Fiorina wins points for conservative voters because of her impassioned attack on Planned Parenthood. She has a personal connection to this issue that other Republican candidates cannot match. Moreover, as Republican strategist Katie Packer Gage told The Washington Post, because she is a woman, it is more difficult for pro-choice opponents to call her a sexist who wants to tell women what they can and cannot do with their bodies.
[Fiorina] gets a lot of latitude because she's a woman. It takes away a lot of the critiques that the Democrats usually launch at us — that Republicans are a bunch of old, grouchy men that want to keep women barefoot and pregnant.
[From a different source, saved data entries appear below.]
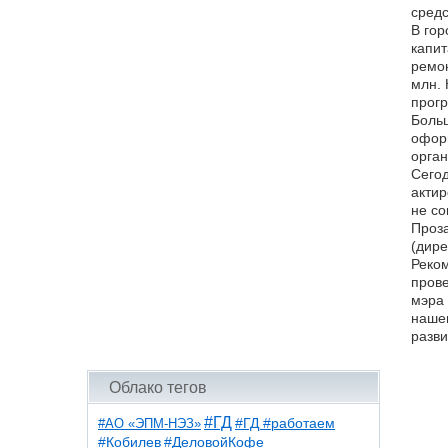
средс
В гор
капит
ремон
млн. 
прогр
Больш
оформ
орган
Сегод
актир
не со
Проза
(дире
Реком
прове
мэра 
нашем
разви
Облако тегов
#ГД
#АО «ЭПМ-НЭЗ»
#ГД #работаем
#ДеловойКофе
#Кобилев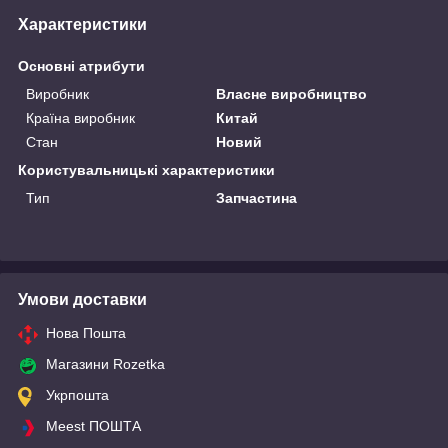
Характеристики
Основні атрибути
Виробник
Власне виробництво
Країна виробник
Китай
Стан
Новий
Користувальницькі характеристики
Тип
Запчастина
Умови доставки
Нова Пошта
Магазини Rozetka
Укрпошта
Meest ПОШТА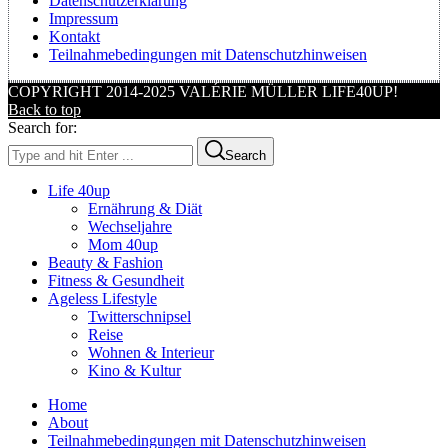
Datenschutzerklärung
Impressum
Kontakt
Teilnahmebedingungen mit Datenschutzhinweisen
COPYRIGHT 2014-2025 VALÉRIE MÜLLER LIFE40UP!
Back to top
Search for:
Search
Life 40up
Ernährung & Diät
Wechseljahre
Mom 40up
Beauty & Fashion
Fitness & Gesundheit
Ageless Lifestyle
Twitterschnipsel
Reise
Wohnen & Interieur
Kino & Kultur
Home
About
Teilnahmebedingungen mit Datenschutzhinweisen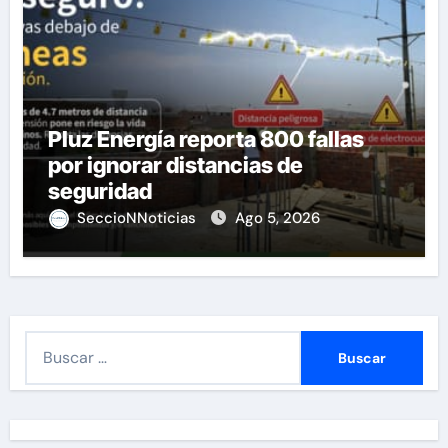
Pluz Energía reporta 800 fallas
por ignorar distancias de
seguridad
SeccioNNoticias
Ago 5, 2026
B
u
s
c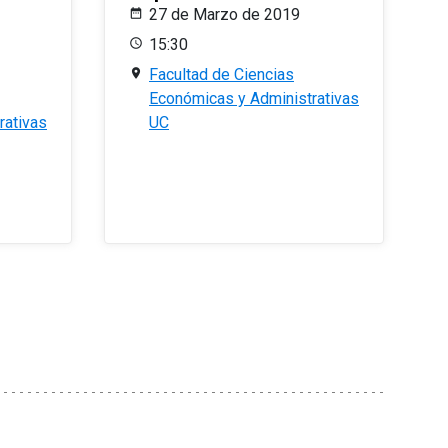
27 de Marzo de 2019
15:30
Facultad de Ciencias
Económicas y Administrativas
rativas
UC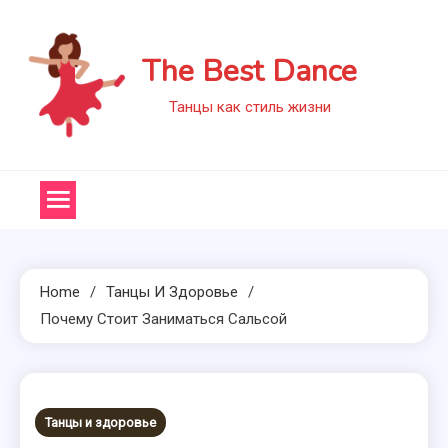
Skip
to
The Best Dance
content
Танцы как стиль жизни
Home
Танцы И Здоровье
Почему Стоит Заниматься Сальсой
Танцы и здоровье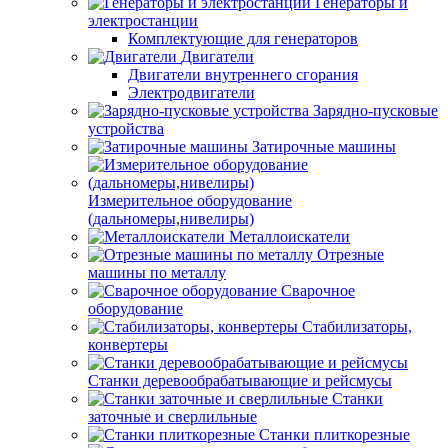
Генераторы и
электростанции
Комплектующие для генераторов
Двигатели
Двигатели внутреннего сгорания
Электродвигатели
Зарядно-пусковые
устройства
Затирочные машины
Измерительное оборудование
(дальномеры,нивелиры)
Металлоискатели
Отрезные
машины по металлу
Сварочное
оборудование
Стабилизаторы,
конвертеры
Станки деревообрабатывающие и рейсмусы
Станки
заточные и сверлильные
Станки плиткорезные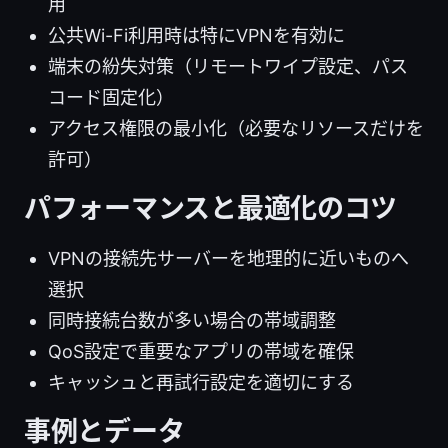
用
公共Wi-Fi利用時は特にVPNを有効に
端末の紛失対策（リモートワイプ設定、パス
コード固定化）
アクセス権限の最小化（必要なリソースだけを
許可）
パフォーマンスと最適化のコツ
VPNの接続先サーバーを地理的に近いものへ
選択
同時接続台数が多い場合の帯域調整
QoS設定で重要なアプリの帯域を確保
キャッシュと再試行設定を適切にする
事例とデータ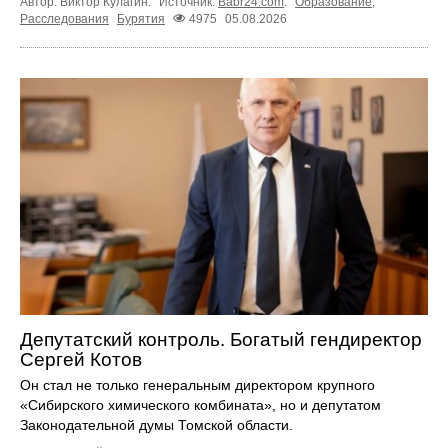
Автор: Виктор Кулагин.
Источник:
Babr24.com
.
Образование
,
Расследования
Бурятия
4975
05.08.2026
Депутатский контроль. Богатый гендиректор
Сергей Котов
Он стал не только генеральным директором крупного
«Сибирского химического комбината», но и депутатом
Законодательной думы Томской области.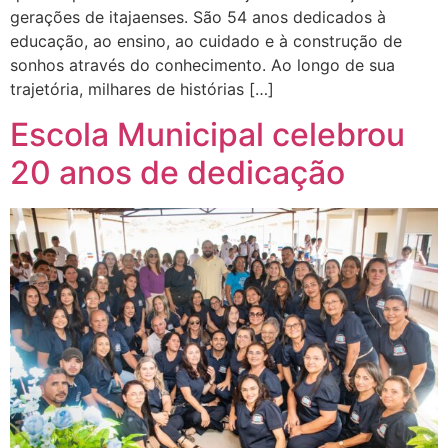
gerações de itajaenses. São 54 anos dedicados à
educação, ao ensino, ao cuidado e à construção de
sonhos através do conhecimento. Ao longo de sua
trajetória, milhares de histórias […]
Escola Municipal celebrou
20 anos de dedicação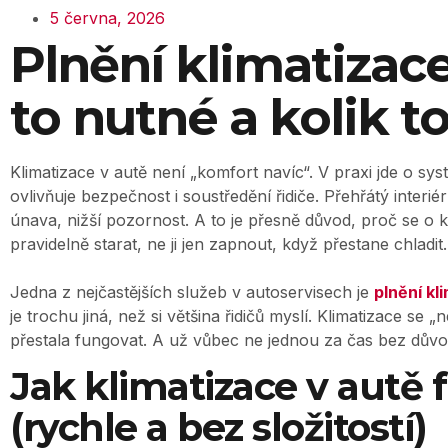
5 června, 2026
Plnění klimatizace
to nutné a kolik to
Klimatizace v autě není „komfort navíc“. V praxi jde o sy
ovlivňuje bezpečnost i soustředění řidiče. Přehřátý interié
únava, nižší pozornost. A to je přesně důvod, proč se o k
pravidelně starat, ne ji jen zapnout, když přestane chladit.
Jedna z nejčastějších služeb v autoservisech je
plnění kl
je trochu jiná, než si většina řidičů myslí. Klimatizace se „
přestala fungovat. A už vůbec ne jednou za čas bez důvo
Jak klimatizace v autě 
(rychle a bez složitostí)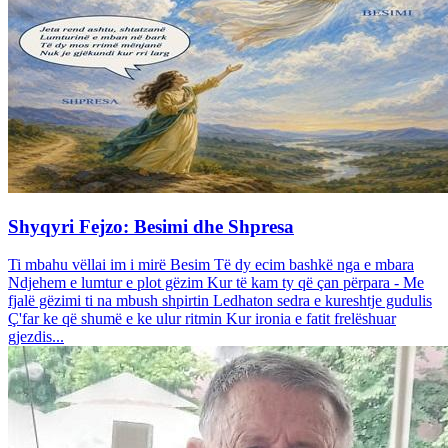
Shyqyri Fejzo: Besimi dhe Shpresa
Ti mbahu vëllai im i mirë Besim Të dy ecim bashkë nga e mbara
Ndjehem e lumtur e plot gëzim Kur të kam ty që çan përpara - Me
fjalë gëzimi ti na mbush shpirtin Ledhaton sedra e kureshtje gudulis
Ç'far ke që shumë e ke ulur ritmin Kur ironia e fatit frelëshuar
gjezdis...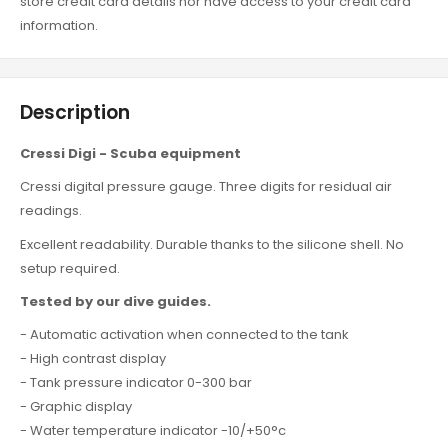
store credit card details nor have access to your credit card
information.
Description
Cressi Digi - Scuba equipment
Cressi digital pressure gauge. Three digits for residual air
readings.
Excellent readability. Durable thanks to the silicone shell. No
setup required.
Tested by our dive guides.
- Automatic activation when connected to the tank
- High contrast display
- Tank pressure indicator 0-300 bar
- Graphic display
- Water temperature indicator -10/+50°c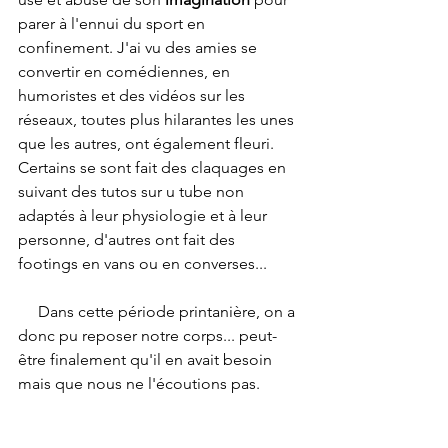
parer à l'ennui du sport en 
confinement. J'ai vu des amies se 
convertir en comédiennes, en 
humoristes et des vidéos sur les 
réseaux, toutes plus hilarantes les unes 
que les autres, ont également fleuri. 
Certains se sont fait des claquages en 
suivant des tutos sur u tube non 
adaptés à leur physiologie et à leur 
personne, d'autres ont fait des 
footings en vans ou en converses...
     Dans cette période printanière, on a 
donc pu reposer notre corps... peut-
être finalement qu'il en avait besoin 
mais que nous ne l'écoutions pas.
She's not an evangelical or even particularly religious; a 2010 New York Times profile described her as "an irregular churchgoer." But Fiorina believes science is on her side when it comes to abortion debate. She says so in her column for the Susan B. Anthony List: "At 20 weeks of life, an unborn child can suck his thumb, yawn, stretch, and make faces. An unborn child at 20 weeks IS a human life."
She also writes of her support for the Pain-Capable Unborn Child Protection Act, a failed bill that sought to make abortions illegal after 20 weeks of pregnancy, even for pregnancies that endanger the life of the mother. The bill also attempted to set up complicated barriers for rape victims seeking to terminate an unwanted pregnancy. Endangered mothers, rape victims — these are the very people that Fiorina claimed were the exceptions to her pro-life views. Yet again, she is inconsistent and vague on this issue.
Carly Fiorina says she wants America women to have options regarding reproductive health, yet she is fighting as hard as she can to take those options away. Her own professed stance on legislation proves she is even more anti-abortion than she claims to be.